> Records to use
--------------------

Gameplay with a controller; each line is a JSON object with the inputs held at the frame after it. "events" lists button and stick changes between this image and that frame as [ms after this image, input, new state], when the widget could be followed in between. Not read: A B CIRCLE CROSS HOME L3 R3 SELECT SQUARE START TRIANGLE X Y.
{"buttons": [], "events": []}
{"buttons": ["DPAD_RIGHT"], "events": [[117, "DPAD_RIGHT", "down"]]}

--------------------

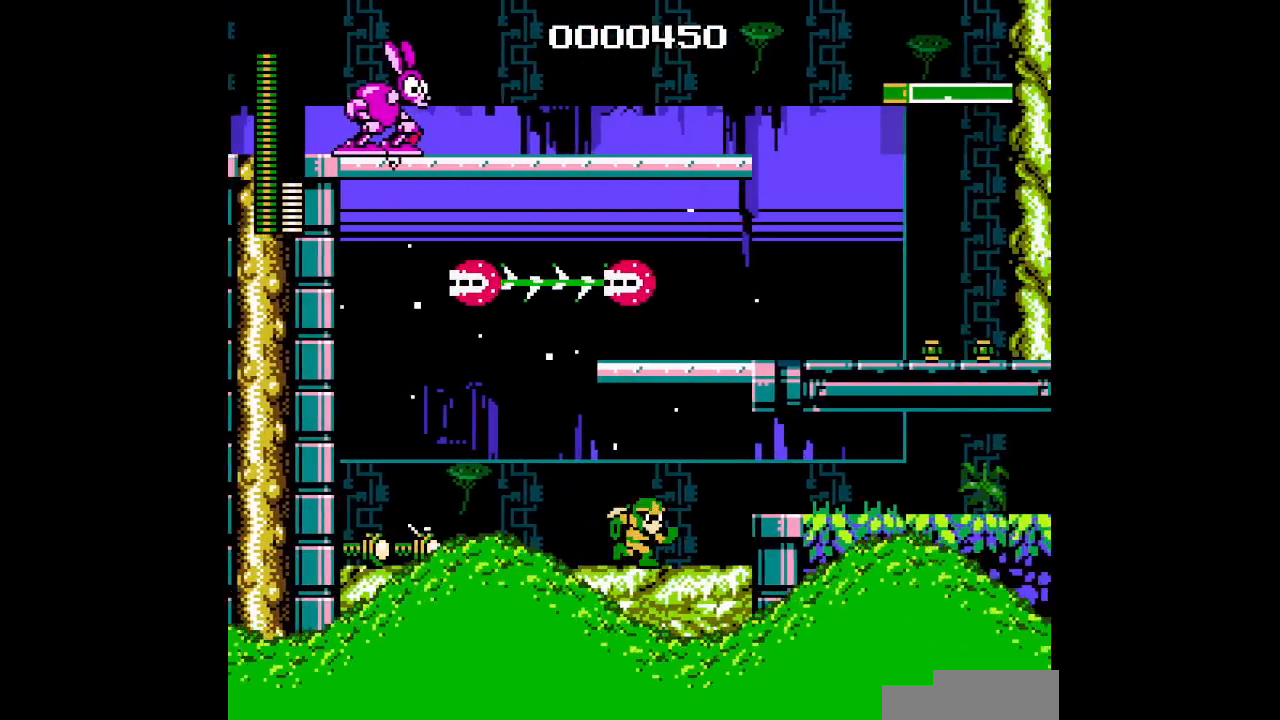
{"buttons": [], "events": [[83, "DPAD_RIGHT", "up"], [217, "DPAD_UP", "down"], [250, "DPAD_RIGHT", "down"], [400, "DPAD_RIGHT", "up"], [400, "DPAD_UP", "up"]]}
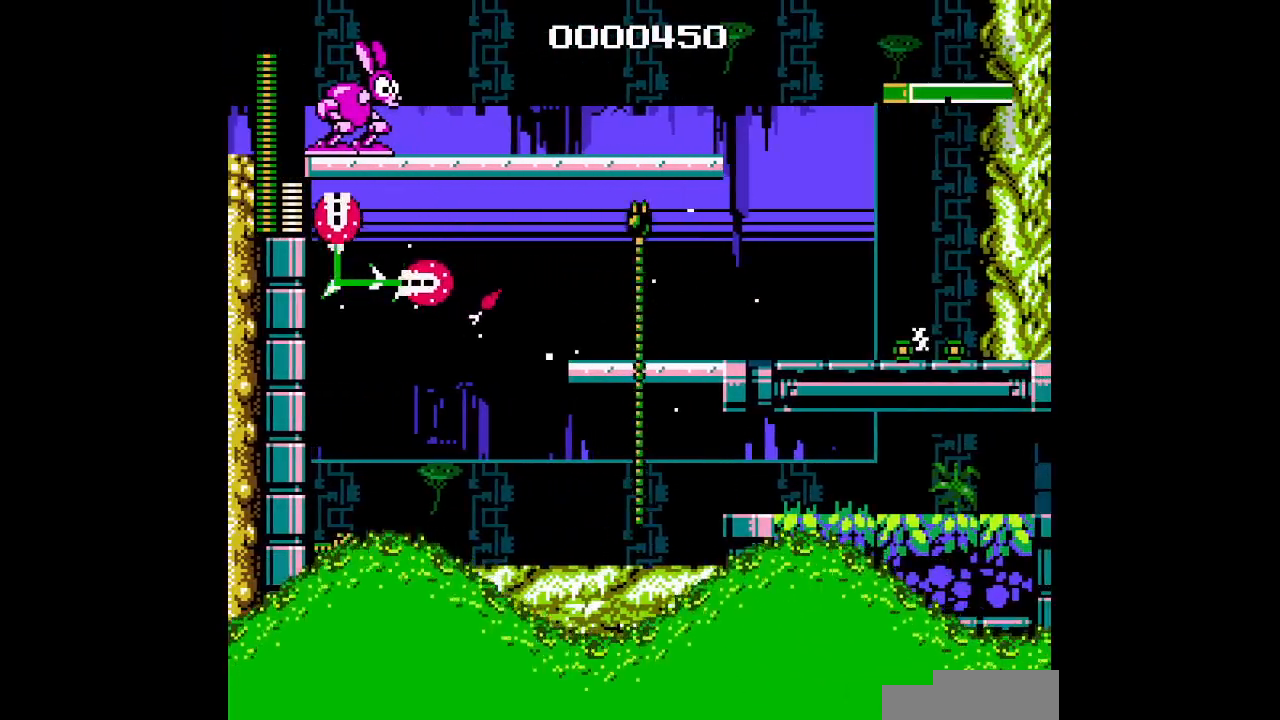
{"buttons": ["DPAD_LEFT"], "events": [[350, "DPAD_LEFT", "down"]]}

--------------------

> Problem to solve
Note how many lines of the listing above contain the string "down", and give that number with nothing added.

> Exercise solution
3